All of the big cryptocurrency news outlets are reporting today that a Chinese court, the Shenzhen Court of International Arbitration, ruled that Chinese law permits the ownership and transfer of Bitcoin, and that Bitcoin should be protected as an asset by law.

This is big news for a number of reasons, not least because of China’s unique power when it comes to bitcoin and its future.



Here’s something investors should definitely know – although Bitcoin as a cryptocurrency is built on this idea and philosophy of decentralization, it’s actually now fairly centralized. A handful of mining pools in China are responsible for the lion’s share of Bitcoin mining (reportedly around 80%!) – and that alone gives China a powerful advantage, and a lot of clout. In fact, to many experts, China effectively holds the keys to Bitcoin’s continued ecosystem.

“The fact that Chinese mining pools control so much of the Bitcoin ecosystem has direct consequences,” writes David Canellis at Hard Fork. “In particular, having such centralized hash power exposes the Bitcoin network to rampant censorship and other potentially damaging attacks.”

Canellis also paints a picture of other ways that China could effectively hobble this crypto market, point out that China’s “Great Firewall” injects latency into the process for international minors – in addition to that, there’s the general outlook that China’s view of Bitcoin has been less than favorable historically.

“China’s stance towards cryptocurrencies remains mostly unfriendly,” wrote Ali Raza at CryptoPotato today, also characterizing the latest court action as a contra-indicator. “This case has provided a valuable insight into how the current laws treat digital assets. Despite the fact that ICOs and trading still remain prohibited, it appears that cryptocurrencies do have monetary value in this country. Furthermore, China is where most of the Bitcoin mining takes place, While the relationship between the country and cryptocurrencies remains an uneasy one, it is clearly still there.”

Analysts also feel that tolerance of Bitcoin is anathema to China’s governing principles that remain rooted in the centralized notion of state communism.

However, if the Chinese government’s position is somewhat anti-bitcoin in general, there is evidence that some of China’s oligarchs have a very different playbook in mind.

A story at CoinDesk this past July tells the very interesting tale of Guo Hongcai, a Chinese beef magnate who used 500 Bitcoin in the U.S. to buy a mansion in Los Gatos, California, and a Rolls-Royce, and God knows what else.

“It’s very normal to sell bitcoin in the U.S. After selling bitcoin, you can just buy anything you want,” Hongcai reportedly told CoinDesk blithely.

Going to foreign markets, as a ploy to maximize assets, is as old as the hills – but cryptocurrency is not.

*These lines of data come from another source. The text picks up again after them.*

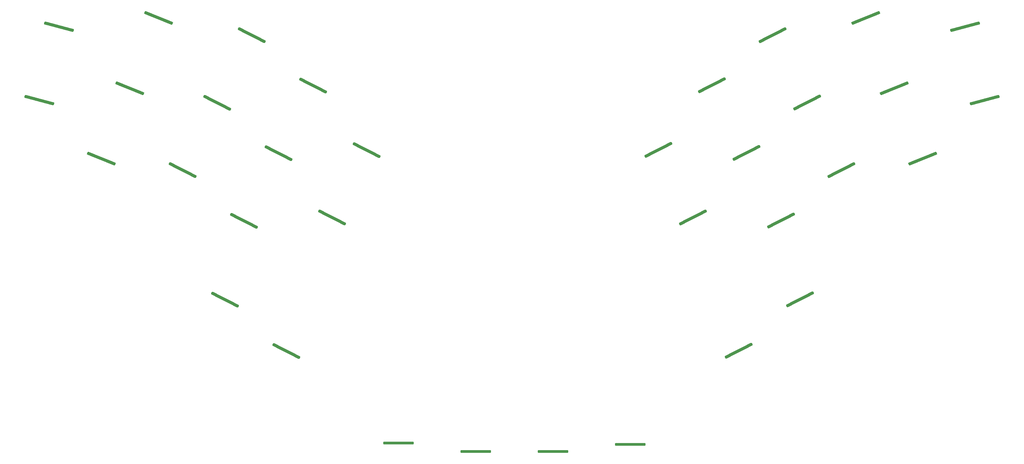
<source format=gbr>
%TF.GenerationSoftware,KiCad,Pcbnew,(6.0.4)*%
%TF.CreationDate,2022-12-04T19:47:34+01:00*%
%TF.ProjectId,BatreeqV2,42617472-6565-4715-9632-2e6b69636164,rev?*%
%TF.SameCoordinates,Original*%
%TF.FileFunction,Paste,Top*%
%TF.FilePolarity,Positive*%
%FSLAX46Y46*%
G04 Gerber Fmt 4.6, Leading zero omitted, Abs format (unit mm)*
G04 Created by KiCad (PCBNEW (6.0.4)) date 2022-12-04 19:47:34*
%MOMM*%
%LPD*%
G01*
G04 APERTURE LIST*
G04 Aperture macros list*
%AMRoundRect*
0 Rectangle with rounded corners*
0 $1 Rounding radius*
0 $2 $3 $4 $5 $6 $7 $8 $9 X,Y pos of 4 corners*
0 Add a 4 corners polygon primitive as box body*
4,1,4,$2,$3,$4,$5,$6,$7,$8,$9,$2,$3,0*
0 Add four circle primitives for the rounded corners*
1,1,$1+$1,$2,$3*
1,1,$1+$1,$4,$5*
1,1,$1+$1,$6,$7*
1,1,$1+$1,$8,$9*
0 Add four rect primitives between the rounded corners*
20,1,$1+$1,$2,$3,$4,$5,0*
20,1,$1+$1,$4,$5,$6,$7,0*
20,1,$1+$1,$6,$7,$8,$9,0*
20,1,$1+$1,$8,$9,$2,$3,0*%
G04 Aperture macros list end*
%ADD10RoundRect,0.189673X-3.546058X0.753800X3.447877X-1.120219X3.546058X-0.753800X-3.447877X1.120219X0*%
%ADD11RoundRect,0.189673X-3.139626X-1.812593X3.311844X1.474595X3.139626X1.812593X-3.311844X-1.474595X0*%
%ADD12RoundRect,0.189673X-3.447877X-1.120219X3.546058X0.753800X3.447877X1.120219X-3.546058X-0.753800X0*%
%ADD13RoundRect,0.189673X-3.311844X1.474595X3.139626X-1.812593X3.311844X-1.474595X-3.139626X1.812593X0*%
%ADD14RoundRect,0.189673X-3.620327X-0.189672X3.620327X-0.189672X3.620327X0.189672X-3.620327X0.189672X0*%
%ADD15RoundRect,0.189673X-3.285656X-1.532059X3.427761X1.180338X3.285656X1.532059X-3.427761X-1.180338X0*%
%ADD16RoundRect,0.189673X-3.427761X1.180338X3.285656X-1.532059X3.427761X-1.180338X-3.285656X1.532059X0*%
G04 APERTURE END LIST*
D10*
%TO.C,SW7*%
X31673162Y-67601881D03*
%TD*%
D11*
%TO.C,SW26*%
X221724814Y-117548847D03*
%TD*%
D12*
%TO.C,SW34*%
X262989787Y-49244648D03*
%TD*%
D11*
%TO.C,SW21*%
X206452146Y-130406946D03*
%TD*%
%TO.C,SW25*%
X208343482Y-80861124D03*
%TD*%
D13*
%TO.C,SW4*%
X84733186Y-51347853D03*
%TD*%
%TO.C,SW8*%
X100081304Y-64012475D03*
%TD*%
D14*
%TO.C,SW22*%
X160048241Y-155595922D03*
%TD*%
%TO.C,SW27*%
X179352243Y-153817923D03*
%TD*%
D15*
%TO.C,SW33*%
X245279920Y-64651245D03*
%TD*%
D13*
%TO.C,SW16*%
X93346823Y-130487424D03*
%TD*%
D11*
%TO.C,SW28*%
X214854821Y-51346469D03*
%TD*%
D13*
%TO.C,SW5*%
X76107370Y-68276977D03*
%TD*%
%TO.C,SW15*%
X82829665Y-97870725D03*
%TD*%
D12*
%TO.C,SW31*%
X267916011Y-67604696D03*
%TD*%
D11*
%TO.C,SW23*%
X232106458Y-85204716D03*
%TD*%
D16*
%TO.C,SW6*%
X47191265Y-82267580D03*
%TD*%
D14*
%TO.C,SW12*%
X121442655Y-153475924D03*
%TD*%
D16*
%TO.C,SW1*%
X61426314Y-47034594D03*
%TD*%
D13*
%TO.C,SW11*%
X78074153Y-117629321D03*
%TD*%
D11*
%TO.C,SW19*%
X194991882Y-96978816D03*
%TD*%
D10*
%TO.C,SW3*%
X36583213Y-49231490D03*
%TD*%
D13*
%TO.C,SW10*%
X67481548Y-85206102D03*
%TD*%
D15*
%TO.C,SW32*%
X238162396Y-47034754D03*
%TD*%
D13*
%TO.C,SW9*%
X91455482Y-80941600D03*
%TD*%
%TO.C,SW13*%
X113432904Y-80130169D03*
%TD*%
D11*
%TO.C,SW18*%
X186366064Y-80049691D03*
%TD*%
%TO.C,SW24*%
X199717667Y-63931999D03*
%TD*%
D14*
%TO.C,SW17*%
X140722653Y-155592615D03*
%TD*%
D11*
%TO.C,SW29*%
X223480641Y-68275595D03*
%TD*%
D15*
%TO.C,SW30*%
X252397445Y-82267740D03*
%TD*%
D16*
%TO.C,SW2*%
X54309079Y-64651495D03*
%TD*%
D11*
%TO.C,SW20*%
X216969302Y-97790250D03*
%TD*%
D13*
%TO.C,SW14*%
X104807083Y-97059291D03*
%TD*%
M02*

</source>
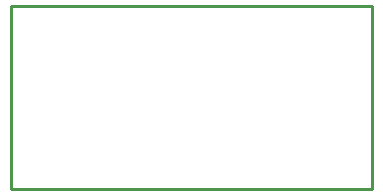
<source format=gm1>
G04 Layer_Color=16711935*
%FSLAX44Y44*%
%MOMM*%
G71*
G01*
G75*
%ADD21C,0.2540*%
D21*
X0Y0D02*
X1270D01*
X0D02*
Y154940D01*
X306070D01*
Y0D02*
Y154940D01*
X1270Y0D02*
X306070D01*
M02*

</source>
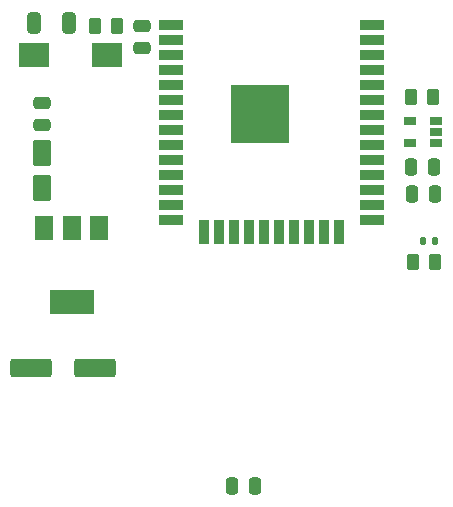
<source format=gbr>
%TF.GenerationSoftware,KiCad,Pcbnew,5.99.0-unknown-2b86b34124~125~ubuntu18.04.1*%
%TF.CreationDate,2021-04-08T16:17:32+02:00*%
%TF.ProjectId,controlAVR155,636f6e74-726f-46c4-9156-523135352e6b,rev?*%
%TF.SameCoordinates,Original*%
%TF.FileFunction,Paste,Top*%
%TF.FilePolarity,Positive*%
%FSLAX46Y46*%
G04 Gerber Fmt 4.6, Leading zero omitted, Abs format (unit mm)*
G04 Created by KiCad (PCBNEW 5.99.0-unknown-2b86b34124~125~ubuntu18.04.1) date 2021-04-08 16:17:32*
%MOMM*%
%LPD*%
G01*
G04 APERTURE LIST*
G04 Aperture macros list*
%AMRoundRect*
0 Rectangle with rounded corners*
0 $1 Rounding radius*
0 $2 $3 $4 $5 $6 $7 $8 $9 X,Y pos of 4 corners*
0 Add a 4 corners polygon primitive as box body*
4,1,4,$2,$3,$4,$5,$6,$7,$8,$9,$2,$3,0*
0 Add four circle primitives for the rounded corners*
1,1,$1+$1,$2,$3*
1,1,$1+$1,$4,$5*
1,1,$1+$1,$6,$7*
1,1,$1+$1,$8,$9*
0 Add four rect primitives between the rounded corners*
20,1,$1+$1,$2,$3,$4,$5,0*
20,1,$1+$1,$4,$5,$6,$7,0*
20,1,$1+$1,$6,$7,$8,$9,0*
20,1,$1+$1,$8,$9,$2,$3,0*%
G04 Aperture macros list end*
%ADD10RoundRect,0.250000X-0.475000X0.250000X-0.475000X-0.250000X0.475000X-0.250000X0.475000X0.250000X0*%
%ADD11RoundRect,0.250000X0.550000X-0.850000X0.550000X0.850000X-0.550000X0.850000X-0.550000X-0.850000X0*%
%ADD12R,2.500000X2.000000*%
%ADD13R,2.000000X0.900000*%
%ADD14R,0.900000X2.000000*%
%ADD15R,5.000000X5.000000*%
%ADD16RoundRect,0.147500X-0.147500X-0.172500X0.147500X-0.172500X0.147500X0.172500X-0.147500X0.172500X0*%
%ADD17RoundRect,0.250000X-0.250000X-0.475000X0.250000X-0.475000X0.250000X0.475000X-0.250000X0.475000X0*%
%ADD18RoundRect,0.250000X-0.262500X-0.450000X0.262500X-0.450000X0.262500X0.450000X-0.262500X0.450000X0*%
%ADD19R,1.500000X2.000000*%
%ADD20R,3.800000X2.000000*%
%ADD21RoundRect,0.250000X0.475000X-0.250000X0.475000X0.250000X-0.475000X0.250000X-0.475000X-0.250000X0*%
%ADD22R,1.060000X0.650000*%
%ADD23RoundRect,0.250000X0.262500X0.450000X-0.262500X0.450000X-0.262500X-0.450000X0.262500X-0.450000X0*%
%ADD24RoundRect,0.250000X1.500000X0.550000X-1.500000X0.550000X-1.500000X-0.550000X1.500000X-0.550000X0*%
%ADD25RoundRect,0.250000X-0.325000X-0.650000X0.325000X-0.650000X0.325000X0.650000X-0.325000X0.650000X0*%
G04 APERTURE END LIST*
D10*
%TO.C,C3*%
X109250000Y-80000000D03*
X109250000Y-81900000D03*
%TD*%
D11*
%TO.C,C4*%
X109250000Y-87250000D03*
X109250000Y-84250000D03*
%TD*%
D12*
%TO.C,SW1*%
X108590000Y-76000000D03*
X114750000Y-76000000D03*
%TD*%
D13*
%TO.C,U2*%
X120200000Y-73465000D03*
X120200000Y-74735000D03*
X120200000Y-76005000D03*
X120200000Y-77275000D03*
X120200000Y-78545000D03*
X120200000Y-79815000D03*
X120200000Y-81085000D03*
X120200000Y-82355000D03*
X120200000Y-83625000D03*
X120200000Y-84895000D03*
X120200000Y-86165000D03*
X120200000Y-87435000D03*
X120200000Y-88705000D03*
X120200000Y-89975000D03*
D14*
X122985000Y-90975000D03*
X124255000Y-90975000D03*
X125525000Y-90975000D03*
X126795000Y-90975000D03*
X128065000Y-90975000D03*
X129335000Y-90975000D03*
X130605000Y-90975000D03*
X131875000Y-90975000D03*
X133145000Y-90975000D03*
X134415000Y-90975000D03*
D13*
X137200000Y-89975000D03*
X137200000Y-88705000D03*
X137200000Y-87435000D03*
X137200000Y-86165000D03*
X137200000Y-84895000D03*
X137200000Y-83625000D03*
X137200000Y-82355000D03*
X137200000Y-81085000D03*
X137200000Y-79815000D03*
X137200000Y-78545000D03*
X137200000Y-77275000D03*
X137200000Y-76005000D03*
X137200000Y-74735000D03*
X137200000Y-73465000D03*
D15*
X127700000Y-80965000D03*
%TD*%
D16*
%TO.C,D1*%
X141515000Y-91750000D03*
X142485000Y-91750000D03*
%TD*%
D17*
%TO.C,C8*%
X140500000Y-85500000D03*
X142400000Y-85500000D03*
%TD*%
D18*
%TO.C,R2*%
X140500000Y-79500000D03*
X142325000Y-79500000D03*
%TD*%
D19*
%TO.C,U1*%
X114050000Y-90600000D03*
X111750000Y-90600000D03*
D20*
X111750000Y-96900000D03*
D19*
X109450000Y-90600000D03*
%TD*%
D21*
%TO.C,C5*%
X117750000Y-75400000D03*
X117750000Y-73500000D03*
%TD*%
D22*
%TO.C,U3*%
X142600000Y-83450000D03*
X142600000Y-82500000D03*
X142600000Y-81550000D03*
X140400000Y-81550000D03*
X140400000Y-83450000D03*
%TD*%
D23*
%TO.C,R1*%
X115575000Y-73500000D03*
X113750000Y-73500000D03*
%TD*%
D24*
%TO.C,C2*%
X113750000Y-102500000D03*
X108350000Y-102500000D03*
%TD*%
D17*
%TO.C,C7*%
X140600000Y-87750000D03*
X142500000Y-87750000D03*
%TD*%
%TO.C,C1*%
X125350000Y-112500000D03*
X127250000Y-112500000D03*
%TD*%
D23*
%TO.C,R3*%
X142500000Y-93500000D03*
X140675000Y-93500000D03*
%TD*%
D25*
%TO.C,C6*%
X108550000Y-73250000D03*
X111500000Y-73250000D03*
%TD*%
M02*

</source>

These sorts of anecdotal experiences show how Bitcoin holders and users can use what financial experts call “flag theory” to outpace and outsmart national economic systems.

The long and short of it seems to be that as long as China allows Bitcoin to thrive, investors will use it in ways that get around the Middle Kingdom’s heavy-handed domestic policies. But if China decides to rock the boat and sink Bitcoin – there may not be anything that anybody else can do about it.